There are so many things that could be said about this well-known Parable of the Prodigal Son.  I could give a review of the inheritance laws and customs in those times, the proper role and expected behavior of first and second sons, the obligations of a father, the kinds of things the son might have wasted his inheritance upon, and even some comments about the care and feeding of pigs.  But I’m going to skip that today, except to comment that you know the younger son really hit the bottom of the bottom when all he could do to survive was feed pigs, because to obedient Jews pigs were the most unclean creature on the face of the planet.  When Luke says the son envied the pigs for the food they had to eat, well that’s as low as that young man could go.

I sincerely hope that none of us have gone as low as we can go.  If you are that low, or have ever been that low, I hope that you pay very close attention to the story because it really tells you all you need to know about God, our God who amazes us, surprises us, and astounds us by lifting us up at the exact moment we thought that all was lost, at the exact moment that we thought God would turn away from us, at the exact moment that we were absolutely certain that we were beyond help or redemption, or at the exact moment that our spiritual tank gauge reached “E for empty”.
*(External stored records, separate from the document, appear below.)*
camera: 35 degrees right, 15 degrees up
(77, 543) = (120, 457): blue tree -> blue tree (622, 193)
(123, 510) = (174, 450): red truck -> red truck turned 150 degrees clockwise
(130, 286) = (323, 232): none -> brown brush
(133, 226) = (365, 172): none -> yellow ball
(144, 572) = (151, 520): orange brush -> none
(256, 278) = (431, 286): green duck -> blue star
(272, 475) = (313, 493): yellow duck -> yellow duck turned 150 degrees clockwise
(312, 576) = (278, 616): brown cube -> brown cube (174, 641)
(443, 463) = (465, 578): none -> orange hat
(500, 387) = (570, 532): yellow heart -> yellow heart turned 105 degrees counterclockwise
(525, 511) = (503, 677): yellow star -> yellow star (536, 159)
You may find it hard to believe, but it’s true.  It’s in that exact moment that God comes running towards us, filled with compassion, just like the father in the story.  That father who had every reason to turn his back on his son, who had every reason to give the stern “I told you this would happen, but you wouldn’t listen, and now look at you” lecture, who had every reason to say all of the things that parents say when their children make a mess of things.  Maybe you’ve said such things to your children, maybe you’ve been the daughter or son who had to listen to words like that.  It’s in unexpected moments like this that God comes running to you, filled with compassion and love.  You may find it hard to believe, but it’s true.  I’ve experienced it myself.  It’s true.

Long ago, Paul the Apostle described to his friend Timothy how it was that his life was turned around:  “The Lord poured oiut his abundant grace on me”  (I Tim 1:14)  For Paul grace was an amazing awareness of God’s forgiveness, offered even to the worst people in this world.
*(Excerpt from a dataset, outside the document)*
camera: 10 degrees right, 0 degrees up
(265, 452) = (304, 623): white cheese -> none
There were many who grumbled when Jesus sat at the table with tax collectors and other sinners.  But grace is the explosive under-standing that God’s forgiveness cannot be limited by our prejudices, and that the people whom we would discard as irretreivably lost may be the special subjects of God’s concern and love.

Grace is not only the relief and confort we feel when God comes running with the robe, ring, sandals and a feast,  it’s also the joy that God feels when the seemingly unreachable are reached and the seemingly unfindable are found.  Grace is not just erasing the mistakes, Grace frees us so that we can live.

Laura and Robin have prepared a feast for us after the service.  Enjoy our family of faith.  Enjoy delicious goodies.  And if you never received a feast after turning your life around at some low point, this feast is for you!